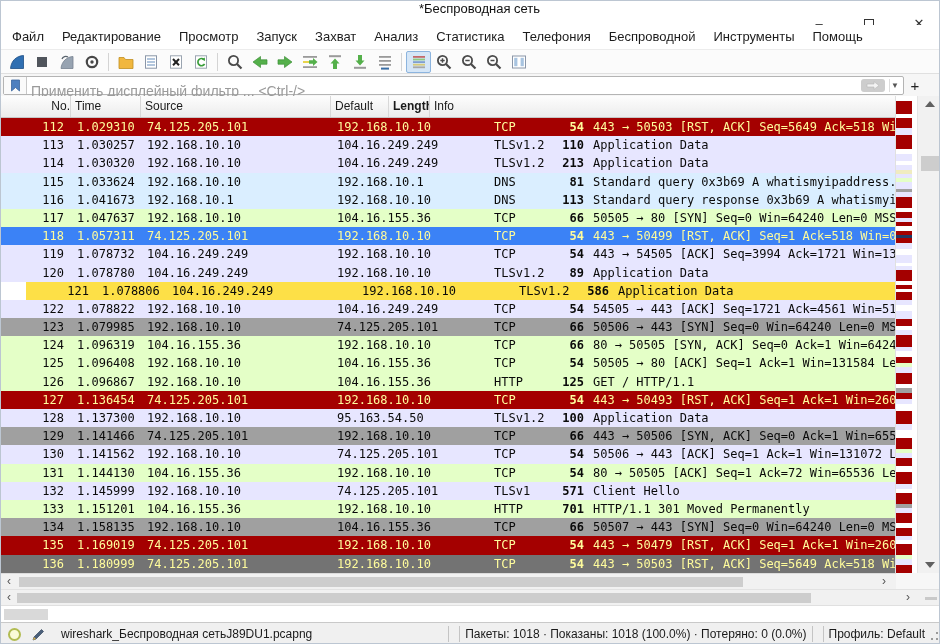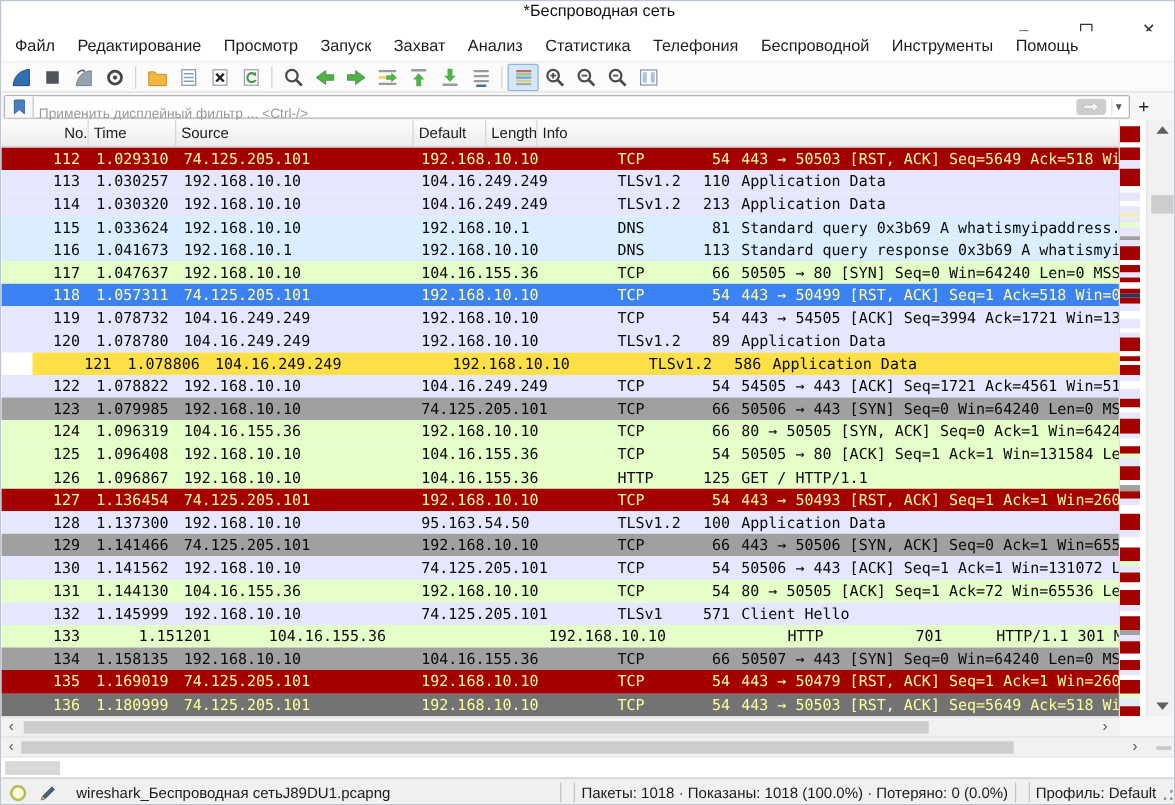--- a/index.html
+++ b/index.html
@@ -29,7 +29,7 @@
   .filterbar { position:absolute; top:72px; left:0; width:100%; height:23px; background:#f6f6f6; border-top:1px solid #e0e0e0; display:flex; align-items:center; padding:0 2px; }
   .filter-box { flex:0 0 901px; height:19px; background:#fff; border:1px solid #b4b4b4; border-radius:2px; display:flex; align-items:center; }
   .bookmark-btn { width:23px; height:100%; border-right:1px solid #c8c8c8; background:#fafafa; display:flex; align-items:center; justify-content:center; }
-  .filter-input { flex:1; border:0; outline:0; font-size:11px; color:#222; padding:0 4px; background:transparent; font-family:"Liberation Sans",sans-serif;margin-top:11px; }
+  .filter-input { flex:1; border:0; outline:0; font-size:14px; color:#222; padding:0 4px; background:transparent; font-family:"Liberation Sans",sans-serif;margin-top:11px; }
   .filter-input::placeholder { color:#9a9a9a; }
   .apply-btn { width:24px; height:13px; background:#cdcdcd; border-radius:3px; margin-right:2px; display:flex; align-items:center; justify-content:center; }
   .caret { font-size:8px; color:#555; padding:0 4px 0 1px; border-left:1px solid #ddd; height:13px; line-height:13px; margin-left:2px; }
☆ ☆ ☆ ☆ ☆
— What you should do —
Exclude the pictures and print the rest of the data exactly.

— Exercise result —
--- a/index.html
+++ b/index.html
@@ -29,7 +29,7 @@
   .filterbar { position:absolute; top:72px; left:0; width:100%; height:23px; background:#f6f6f6; border-top:1px solid #e0e0e0; display:flex; align-items:center; padding:0 2px; }
   .filter-box { flex:0 0 901px; height:19px; background:#fff; border:1px solid #b4b4b4; border-radius:2px; display:flex; align-items:center; }
   .bookmark-btn { width:23px; height:100%; border-right:1px solid #c8c8c8; background:#fafafa; display:flex; align-items:center; justify-content:center; }
-  .filter-input { flex:1; border:0; outline:0; font-size:11px; color:#222; padding:0 4px; background:transparent; font-family:"Liberation Sans",sans-serif;margin-top:11px; }
+  .filter-input { flex:1; border:0; outline:0; font-size:14px; color:#222; padding:0 4px; background:transparent; font-family:"Liberation Sans",sans-serif;margin-top:11px; }
   .filter-input::placeholder { color:#9a9a9a; }
   .apply-btn { width:24px; height:13px; background:#cdcdcd; border-radius:3px; margin-right:2px; display:flex; align-items:center; justify-content:center; }
   .caret { font-size:8px; color:#555; padding:0 4px 0 1px; border-left:1px solid #ddd; height:13px; line-height:13px; margin-left:2px; }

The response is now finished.